STARSTEM is devoted to understanding how stem cells and extracellular vesicles lead to healing. Understanding the hallmarks of the healing process will help researchers and doctors to treat a wide range of human diseases. The STARSTEM project comprises:

  • Optoacoustic imaging (OAI) – a biomedical imaging process to understand the healing process.

  • The STARSTEM nanostar – gold nanoparticle which will enhance the photo-acoustic effect.

  • Comprehensive experiment strategy – understanding therapeutic efficacy for arthritis.

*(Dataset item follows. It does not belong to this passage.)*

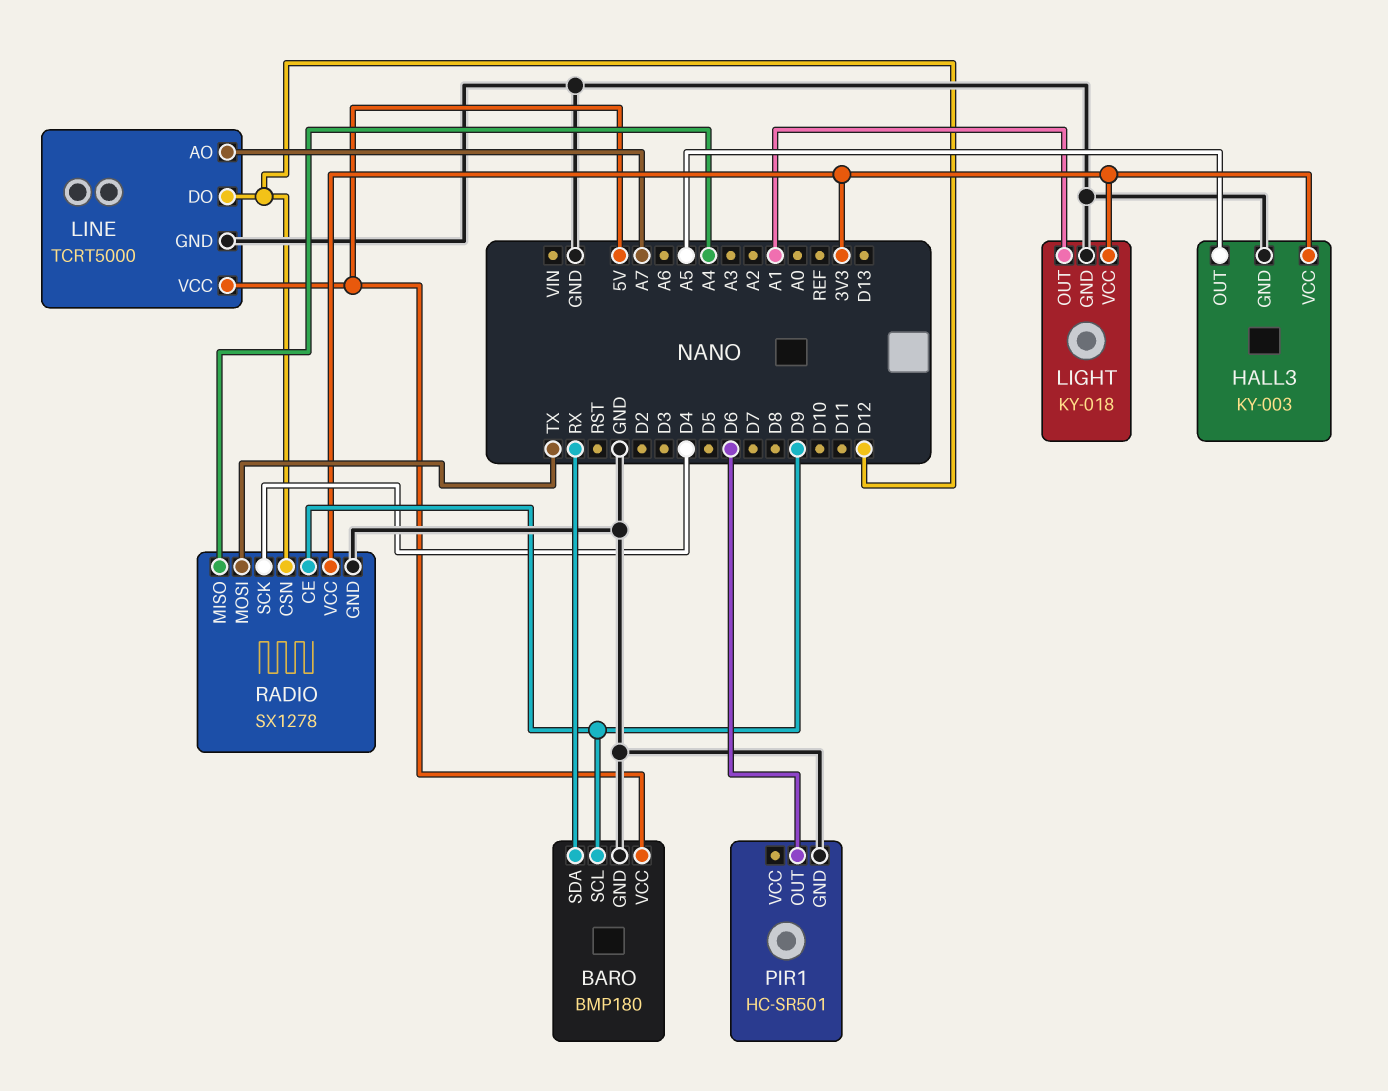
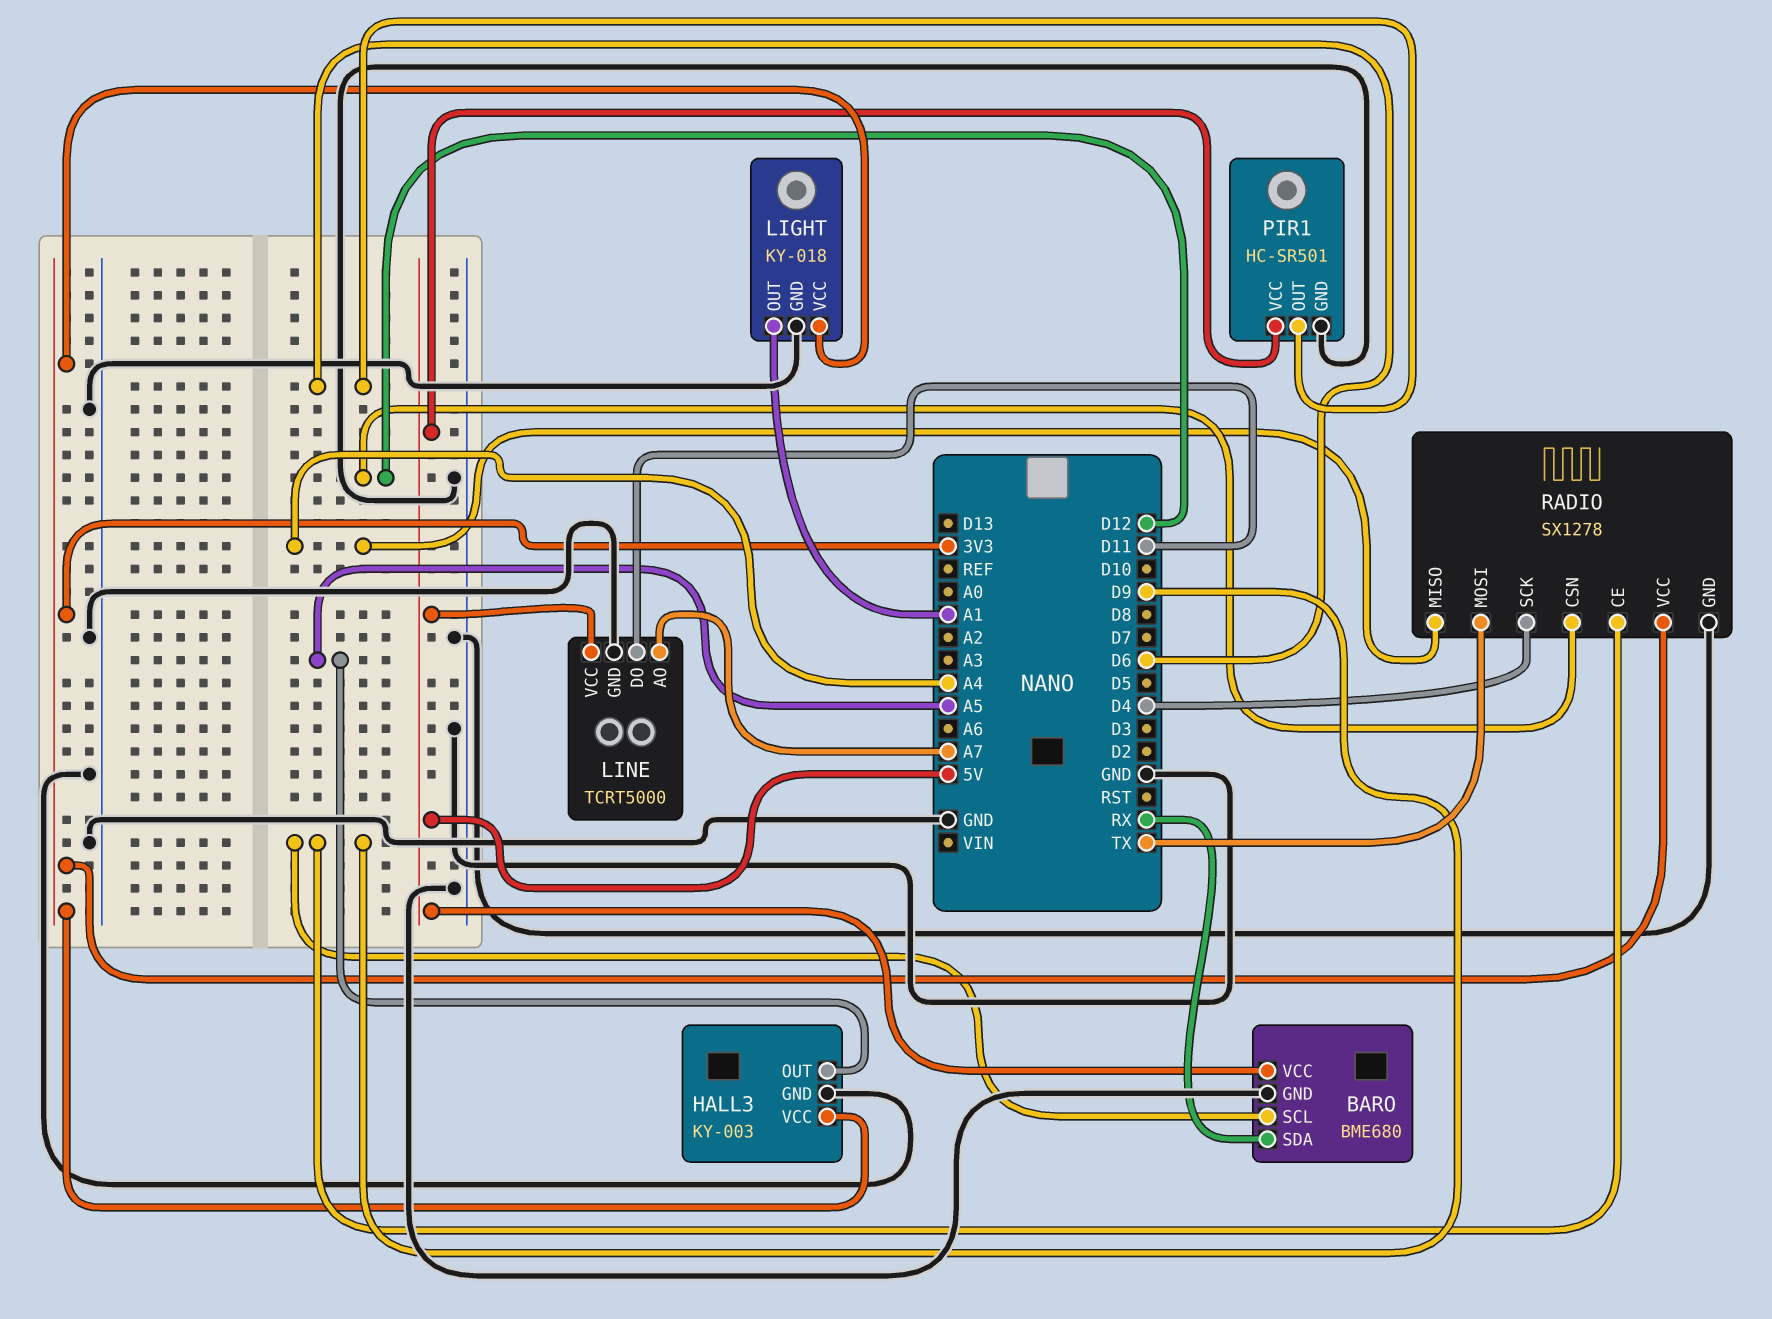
BARO: BMP180 -> BME680
LINE pin DO: D12 -> D11
PIR1 pin VCC: none -> 5V

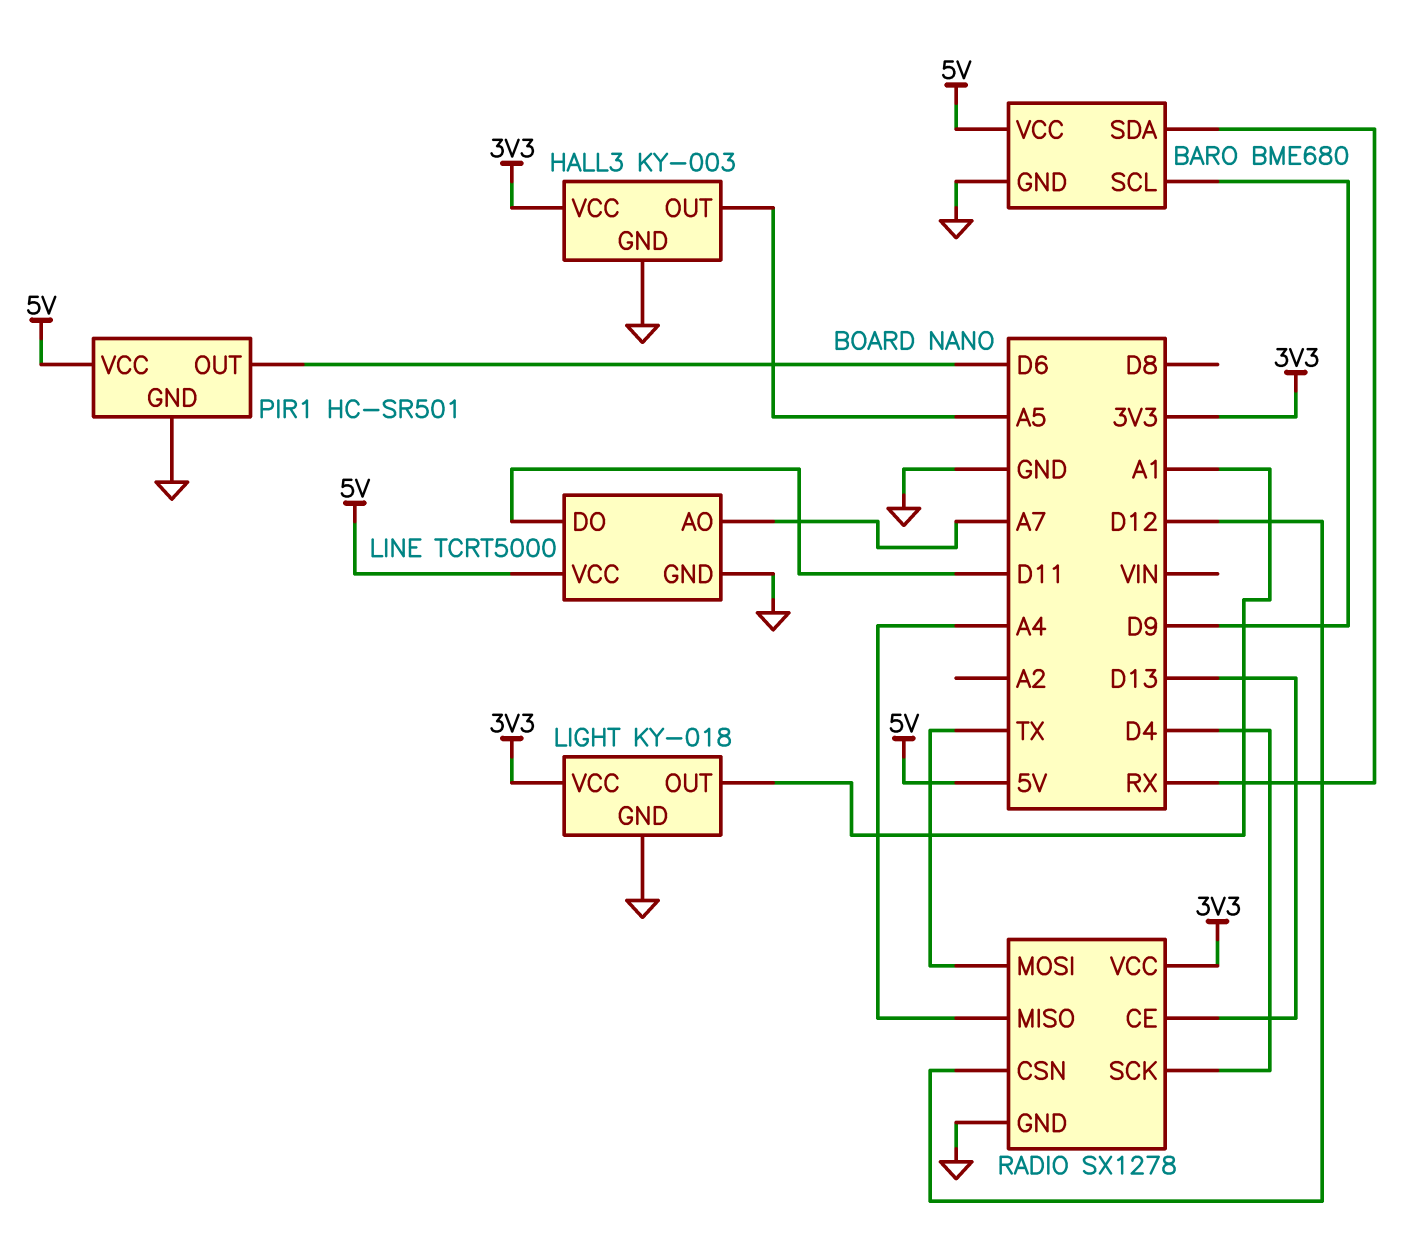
RADIO pin CE: D9 -> D13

Imaging in regenerative medicine

Regenerative medicine is a branch of medicine dedicated to developing methods which can repair or replace cell, organ, and tissue function that has been lost due to age, disease, damage, or congenital defects.

The ability to take high-resolution optical imaging deep inside tissues means that healing can be tracked over time in a non-invasive way.

A key question for regenerative medicine is the nature of the therapeutic agent – do stem cells lead to healing directly, or do they ‘communicate’ with the body via sub-cellular particles, and trigger healing ‘at a distance’?

While we focus on stem cells and extracellular vesicles, the STARSTEM technology has great promise for use in other cell therapies (e.g.  enabling us to track, for example, cells used in novel cancer therapies).

Stem cell therapy, has shown great potential in the treatment of a wide range of illnesses, from diabetes to cancer, arthritis to transplant rejection. STARSTEM will allow us to make great strides towards optimising treatments for patients.